DRK-AusbildungszentrumFoto: P.Citoler / DRK

DRK betont zentrale Rolle des Ehrenamts für gesellschaftlichen Zusammenhalt

Anlässlich des Tag des Ehrenamts (05.12.2025) betont das Deutsche Rote Kreuz (DRK) Kreisverband Gladbeck e.V.  die gesellschaftliche Relevanz des Ehrenamts und dessen Beitrag für ein demokratisches Gemeinwesen: „Der Blick für Andere, die Unterstützung notleidender Menschen, die Ermöglichung von Teilhabe oder das Eintreten für ein gelingendes Miteinander – alles dies leben unsere Gladbecker Ehrenamtler Tag für Tag. Das Ehrenamt ist eine unerlässliche Säule unseres gesellschaftlichen Zusammenhalts. Deshalb sprechen wir allen Ehrenamtlichen unseren Dank und die Hochachtung für ihren Einsatz aus“, sagt DRK Vorsitzender Wilhelm Walter und der DRK Vorstand Gladbeck. 

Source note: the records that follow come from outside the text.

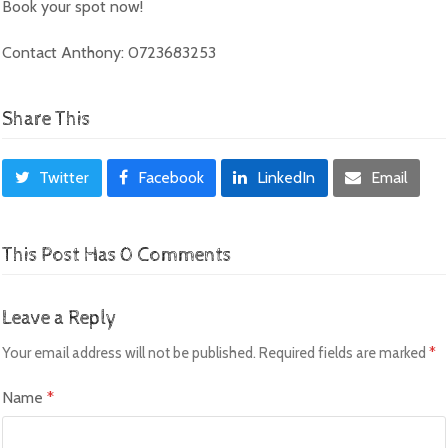
Book your spot now!
Contact Anthony: 0723683253
Share This
Twitter
Facebook
LinkedIn
Email
This Post Has 0 Comments
Leave a Reply
Your email address will not be published.
Required fields are marked
*
Name
*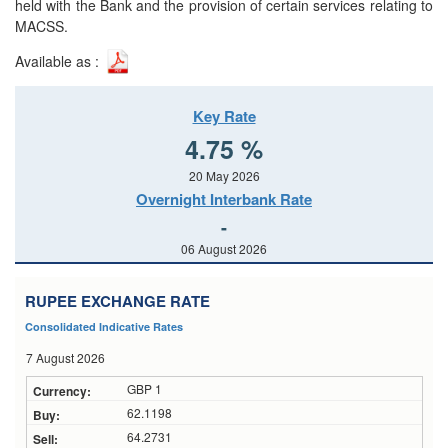
held with the Bank and the provision of certain services relating to
MACSS.
Available as :
Key Rate
4.75 %
20 May 2026
Overnight Interbank Rate
-
06 August 2026
RUPEE EXCHANGE RATE
Consolidated Indicative Rates
7 August 2026
GBP 1
62.1198
64.2731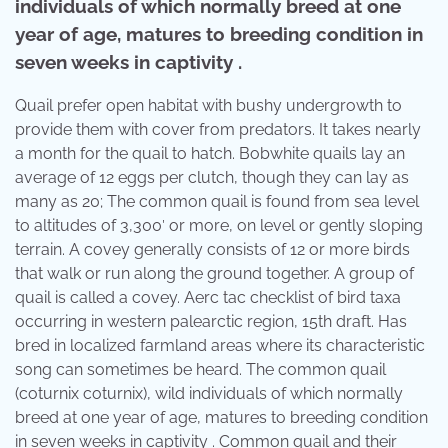
individuals of which normally breed at one
year of age, matures to breeding condition in
seven weeks in captivity .
Quail prefer open habitat with bushy undergrowth to
provide them with cover from predators. It takes nearly
a month for the quail to hatch. Bobwhite quails lay an
average of 12 eggs per clutch, though they can lay as
many as 20; The common quail is found from sea level
to altitudes of 3,300′ or more, on level or gently sloping
terrain. A covey generally consists of 12 or more birds
that walk or run along the ground together. A group of
quail is called a covey. Aerc tac checklist of bird taxa
occurring in western palearctic region, 15th draft. Has
bred in localized farmland areas where its characteristic
song can sometimes be heard. The common quail
(coturnix coturnix), wild individuals of which normally
breed at one year of age, matures to breeding condition
in seven weeks in captivity . Common quail and their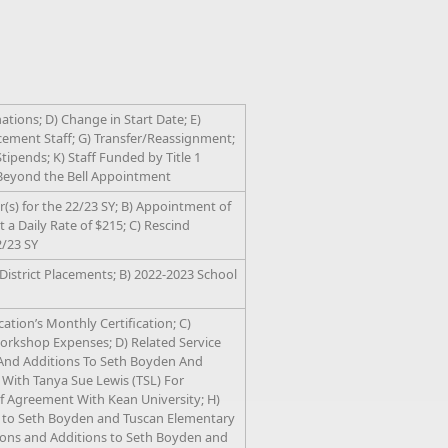
tions; D) Change in Start Date; E)
ement Staff; G) Transfer/Reassignment;
Stipends; K) Staff Funded by Title 1
) Beyond the Bell Appointment
(s) for the 22/23 SY; B) Appointment of
 a Daily Rate of $215; C) Rescind
2/23 SY
District Placements; B) 2022-2023 School
ation’s Monthly Certification; C)
rkshop Expenses; D) Related Service
 And Additions To Seth Boyden And
 With Tanya Sue Lewis (TSL) For
Agreement With Kean University; H)
s to Seth Boyden and Tuscan Elementary
tions and Additions to Seth Boyden and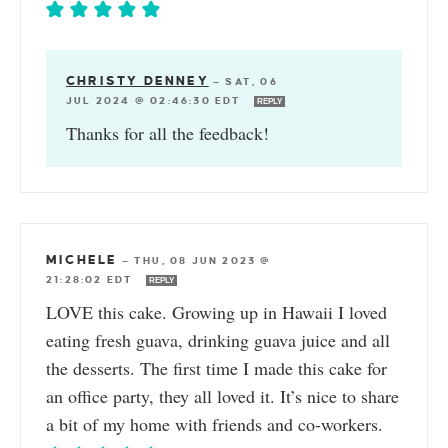
CHRISTY DENNEY
—
SAT, 06
JUL 2024 @ 02:46:30 EDT
REPLY
Thanks for all the feedback!
MICHELE
—
THU, 08 JUN 2023 @
21:28:02 EDT
REPLY
LOVE this cake. Growing up in Hawaii I loved
eating fresh guava, drinking guava juice and all
the desserts. The first time I made this cake for
an office party, they all loved it. It’s nice to share
a bit of my home with friends and co-workers.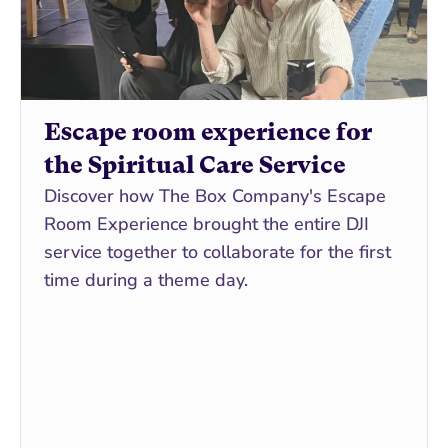
Escape room experience for 
the Spiritual Care Service
Discover how The Box Company's Escape 
Room Experience brought the entire DJI 
service together to collaborate for the first 
time during a theme day.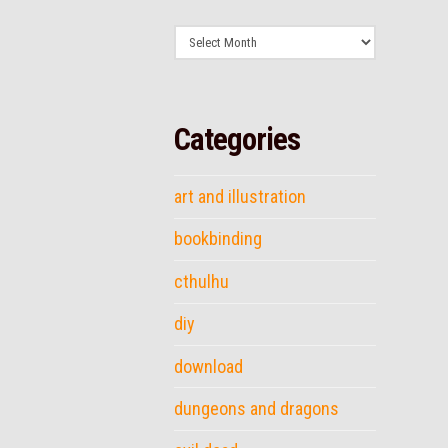
Archives
Categories
art and illustration
bookbinding
cthulhu
diy
download
dungeons and dragons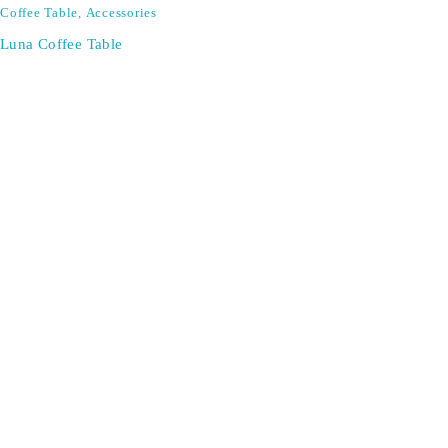
Coffee Table
,
Accessories
Luna Coffee Table
SIGN UP FOR EMAILS
Don't miss out on exclusive discounts when you sign up for
our newsletter!
CONTACT US
ODA LIFE
Phone:
+44 2088 041793
About Us
Mobile:
+44 7557 106291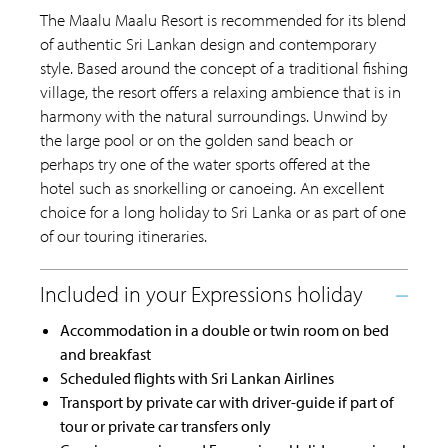
The Maalu Maalu Resort is recommended for its blend
of authentic Sri Lankan design and contemporary
style. Based around the concept of a traditional fishing
village, the resort offers a relaxing ambience that is in
harmony with the natural surroundings. Unwind by
the large pool or on the golden sand beach or
perhaps try one of the water sports offered at the
hotel such as snorkelling or canoeing. An excellent
choice for a long holiday to Sri Lanka or as part of one
of our touring itineraries.
Accommodation in a double or twin room on bed
and breakfast
Scheduled flights with Sri Lankan Airlines
Transport by private car with driver-guide if part of
tour or private car transfers only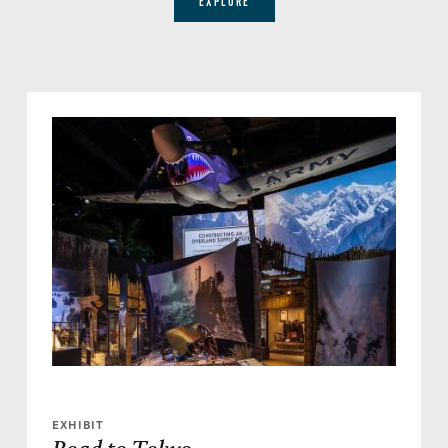
EXPLORE
EXHIBIT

Die aktuellen Erhebungen der Bundesregierung zeigen, dass Engagement über alle Altersstufen hinweg auf einem hohen Niveau stattfindet (36,7% ab einem Alter von 14 Jahren). Bereits Aktive sind zudem bereit, mehr Zeit in ehrenamtlichen Tätigkeiten zu investieren. Genau dieses Potenzial gilt es, aus Sicht des DRK Gladbeck anzuerkennen und zu fördern: „Die Zahlen bilden die Erfahrung ab, die wir in der täglichen Arbeit mit den mehr als 457.000 Ehrenamtlichen, die im DRK aktiv sind, machen dürfen: In unserer Gesellschaft besteht ein hoher Wille zu freiwilligen und ehrenamtlichen Tätigkeiten. Im Zuge aktueller Auseinandersetzungen über die Notwendigkeit einer stärkeren gesellschaftlichen Beteiligung sollten wir uns also auch darüber unterhalten, wie wir diese Einstellung noch stärker Geltung verschaffen können“, so der DRK Vorstand Gladbeck.

Gerade auch mit Blick auf die zu bewältigenden gesellschaftlichen und sicherheitspolitischen Herausforderungen im Bevölkerungsschutz und im sozialen Bereich sieht das DRK Gladbeck die Politik in der Pflicht, geeignete Rahmenbedingungen für ehrenamtliches Engagement zu schaffen. Dabei mahnt es die zügige Umsetzung der dafür notwendigen Maßnahmen, wie etwa bundesweit flächendeckende Regelungen zur Gleichstellung von ehrenamtlichen Helfenden der anerkannten Hilfsorganisationen mit Einsatzkräften von THW und Freiwilligen Feuerwehren, eine verlässliche Finanzierung von hauptamtlichen Unterstützungsstrukturen sowie die Bereitstellung von zeitgemäßen Material, an.